- The Federal Reserve can keep rates high, while the ECB is unlikely to raise them.
- The Japanese economy has taken a double hit and needs further stimulus measures.
It fell sharply after Donald Trump said the Middle East conflict is coming to an end. If it had continued, oil prices could have skyrocketed to $150 per barrel, a severe blow to the economies of oil-importing countries. The United States, with its strategic reserves of 415 million barrels and active drilling, would be able to withstand the energy shock, but Europe would not, so the latest turnaround was a relief for the battered EURUSD.
The resilience of the US economy could allow the Federal Reserve to keep interest rates high despite a possible acceleration in inflation. The futures market has increased the probability that the federal funds rate will remain unchanged through the end of 2026 to 18% from 8% before the Middle East conflict. Investors now anticipate one period of monetary easing instead of two as previously expected.
Derivatives in Europe indicate a growing possibility of the ECB tightening monetary policy. In reality, the European Central Bank will be constrained if the eurozone goes into recession due to excessively high oil prices. Even if the conflict ends soon, restoring oil production will be a challenge. There is a market view that prices will not return to pre-war levels until the end of 2026.
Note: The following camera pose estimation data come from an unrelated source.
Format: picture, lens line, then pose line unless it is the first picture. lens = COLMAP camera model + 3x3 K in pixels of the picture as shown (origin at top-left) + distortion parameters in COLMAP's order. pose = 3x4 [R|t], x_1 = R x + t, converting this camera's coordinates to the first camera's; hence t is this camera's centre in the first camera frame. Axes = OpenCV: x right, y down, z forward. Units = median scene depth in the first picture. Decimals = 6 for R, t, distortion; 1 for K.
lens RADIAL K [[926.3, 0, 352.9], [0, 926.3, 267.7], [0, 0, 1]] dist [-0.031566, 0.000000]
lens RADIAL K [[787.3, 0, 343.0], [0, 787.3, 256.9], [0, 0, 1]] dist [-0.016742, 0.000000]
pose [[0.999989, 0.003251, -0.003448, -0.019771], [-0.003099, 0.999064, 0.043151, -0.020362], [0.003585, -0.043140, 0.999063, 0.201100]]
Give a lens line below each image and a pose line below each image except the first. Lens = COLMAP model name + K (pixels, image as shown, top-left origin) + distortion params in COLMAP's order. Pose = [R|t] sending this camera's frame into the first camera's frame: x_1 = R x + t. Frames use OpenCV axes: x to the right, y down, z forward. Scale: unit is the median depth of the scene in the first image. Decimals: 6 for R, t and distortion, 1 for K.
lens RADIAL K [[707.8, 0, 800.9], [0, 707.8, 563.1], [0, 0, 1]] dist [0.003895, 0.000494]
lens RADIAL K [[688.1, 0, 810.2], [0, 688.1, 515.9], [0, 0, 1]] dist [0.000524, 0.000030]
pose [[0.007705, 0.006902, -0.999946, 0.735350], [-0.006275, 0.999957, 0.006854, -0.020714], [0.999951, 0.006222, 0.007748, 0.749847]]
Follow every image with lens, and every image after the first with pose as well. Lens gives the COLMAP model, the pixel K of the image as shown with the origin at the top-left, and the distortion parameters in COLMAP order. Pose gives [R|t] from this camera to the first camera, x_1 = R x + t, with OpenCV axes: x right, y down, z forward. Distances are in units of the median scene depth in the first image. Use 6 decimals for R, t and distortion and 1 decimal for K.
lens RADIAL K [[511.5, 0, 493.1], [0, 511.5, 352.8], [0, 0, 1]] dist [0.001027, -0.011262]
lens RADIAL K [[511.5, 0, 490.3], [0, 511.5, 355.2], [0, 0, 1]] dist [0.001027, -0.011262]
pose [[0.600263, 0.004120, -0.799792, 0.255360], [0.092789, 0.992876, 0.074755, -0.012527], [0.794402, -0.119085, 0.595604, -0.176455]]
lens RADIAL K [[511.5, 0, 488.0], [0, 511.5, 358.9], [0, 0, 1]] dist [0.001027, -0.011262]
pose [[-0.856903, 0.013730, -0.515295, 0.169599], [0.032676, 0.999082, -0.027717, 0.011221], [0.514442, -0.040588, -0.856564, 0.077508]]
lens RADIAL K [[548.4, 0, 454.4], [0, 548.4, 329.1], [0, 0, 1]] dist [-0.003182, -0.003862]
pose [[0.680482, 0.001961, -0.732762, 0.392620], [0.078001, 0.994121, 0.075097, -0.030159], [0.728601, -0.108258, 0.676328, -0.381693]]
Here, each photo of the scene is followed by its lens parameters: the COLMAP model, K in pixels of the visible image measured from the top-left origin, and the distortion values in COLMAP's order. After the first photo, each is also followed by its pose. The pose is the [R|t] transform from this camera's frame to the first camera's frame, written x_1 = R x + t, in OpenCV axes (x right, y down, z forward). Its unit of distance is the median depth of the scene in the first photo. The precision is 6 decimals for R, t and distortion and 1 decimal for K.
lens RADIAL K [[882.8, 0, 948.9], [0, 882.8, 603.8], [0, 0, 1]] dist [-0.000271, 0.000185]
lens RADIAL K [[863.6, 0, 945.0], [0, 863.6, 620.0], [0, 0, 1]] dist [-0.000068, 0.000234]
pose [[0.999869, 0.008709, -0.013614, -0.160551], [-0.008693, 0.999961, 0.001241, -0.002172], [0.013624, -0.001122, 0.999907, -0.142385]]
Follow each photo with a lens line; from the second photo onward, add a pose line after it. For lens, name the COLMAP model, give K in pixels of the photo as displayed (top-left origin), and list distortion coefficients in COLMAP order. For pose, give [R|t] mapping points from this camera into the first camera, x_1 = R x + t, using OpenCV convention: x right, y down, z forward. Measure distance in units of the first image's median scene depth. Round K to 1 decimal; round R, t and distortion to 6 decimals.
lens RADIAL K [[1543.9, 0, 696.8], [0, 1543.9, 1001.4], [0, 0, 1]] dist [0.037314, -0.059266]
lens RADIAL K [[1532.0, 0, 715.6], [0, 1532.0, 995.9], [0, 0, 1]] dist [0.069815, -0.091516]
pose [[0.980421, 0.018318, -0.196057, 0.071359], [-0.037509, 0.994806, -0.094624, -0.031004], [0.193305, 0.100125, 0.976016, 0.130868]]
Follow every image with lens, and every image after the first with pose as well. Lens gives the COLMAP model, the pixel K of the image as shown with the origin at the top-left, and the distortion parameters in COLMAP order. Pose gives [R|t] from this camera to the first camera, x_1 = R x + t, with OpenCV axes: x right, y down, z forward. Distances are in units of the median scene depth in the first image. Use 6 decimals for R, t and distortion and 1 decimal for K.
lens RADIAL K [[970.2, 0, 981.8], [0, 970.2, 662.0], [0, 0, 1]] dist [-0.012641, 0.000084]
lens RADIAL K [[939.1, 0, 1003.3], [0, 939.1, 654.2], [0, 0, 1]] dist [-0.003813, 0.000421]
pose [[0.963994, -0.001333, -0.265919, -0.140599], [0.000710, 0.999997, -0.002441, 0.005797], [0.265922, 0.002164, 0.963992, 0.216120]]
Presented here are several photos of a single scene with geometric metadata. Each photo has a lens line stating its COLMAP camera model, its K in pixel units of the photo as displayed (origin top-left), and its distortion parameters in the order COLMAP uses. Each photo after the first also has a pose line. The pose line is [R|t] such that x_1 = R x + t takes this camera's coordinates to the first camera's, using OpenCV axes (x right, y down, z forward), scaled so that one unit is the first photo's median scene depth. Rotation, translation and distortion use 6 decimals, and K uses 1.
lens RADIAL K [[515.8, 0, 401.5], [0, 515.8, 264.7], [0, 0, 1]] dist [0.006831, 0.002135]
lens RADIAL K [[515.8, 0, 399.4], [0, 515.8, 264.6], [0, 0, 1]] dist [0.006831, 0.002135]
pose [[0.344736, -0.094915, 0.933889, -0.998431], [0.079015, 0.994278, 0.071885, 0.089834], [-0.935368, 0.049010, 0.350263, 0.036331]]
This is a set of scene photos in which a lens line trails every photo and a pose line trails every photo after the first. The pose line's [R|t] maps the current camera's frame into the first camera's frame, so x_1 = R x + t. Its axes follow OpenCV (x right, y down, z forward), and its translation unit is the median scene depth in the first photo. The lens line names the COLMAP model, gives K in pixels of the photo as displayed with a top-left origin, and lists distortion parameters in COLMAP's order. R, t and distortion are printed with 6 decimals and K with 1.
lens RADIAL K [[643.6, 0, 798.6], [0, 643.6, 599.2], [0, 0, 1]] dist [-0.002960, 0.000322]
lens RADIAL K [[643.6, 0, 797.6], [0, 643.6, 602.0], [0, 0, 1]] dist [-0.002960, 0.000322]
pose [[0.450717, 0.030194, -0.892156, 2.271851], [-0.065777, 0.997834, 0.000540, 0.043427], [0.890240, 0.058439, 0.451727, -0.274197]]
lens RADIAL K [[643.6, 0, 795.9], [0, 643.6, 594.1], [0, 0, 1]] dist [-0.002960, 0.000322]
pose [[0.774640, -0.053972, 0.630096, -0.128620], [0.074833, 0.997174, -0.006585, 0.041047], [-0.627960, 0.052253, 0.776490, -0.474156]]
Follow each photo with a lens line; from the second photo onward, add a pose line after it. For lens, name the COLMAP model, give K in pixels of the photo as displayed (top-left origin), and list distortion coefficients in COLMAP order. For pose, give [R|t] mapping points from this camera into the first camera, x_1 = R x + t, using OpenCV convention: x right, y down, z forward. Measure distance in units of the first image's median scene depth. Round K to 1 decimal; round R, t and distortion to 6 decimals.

Rising oil prices, combined with a weak yen, represent a double blow to the Japanese economy, increasing the risk of stagflation. The rate is rising because, if confrontation in the Middle East persists, the Japanese Prime Minister will need to prepare a new set of fiscal support measures. This will further weaken the yen.
If Donald Trump's statement about an imminent peace deal had not caused the US dollar to fall, one could have assumed that the drop in USDJPY was due to currency intervention. In the past, when the pair approached 160, this triggered active measures by market authorities.
The decline in the US dollar has helped gold recover. According to Bloomberg, holdings of gold-focused ETFs fell 30 tons over the past week, marking the steepest drop in two years.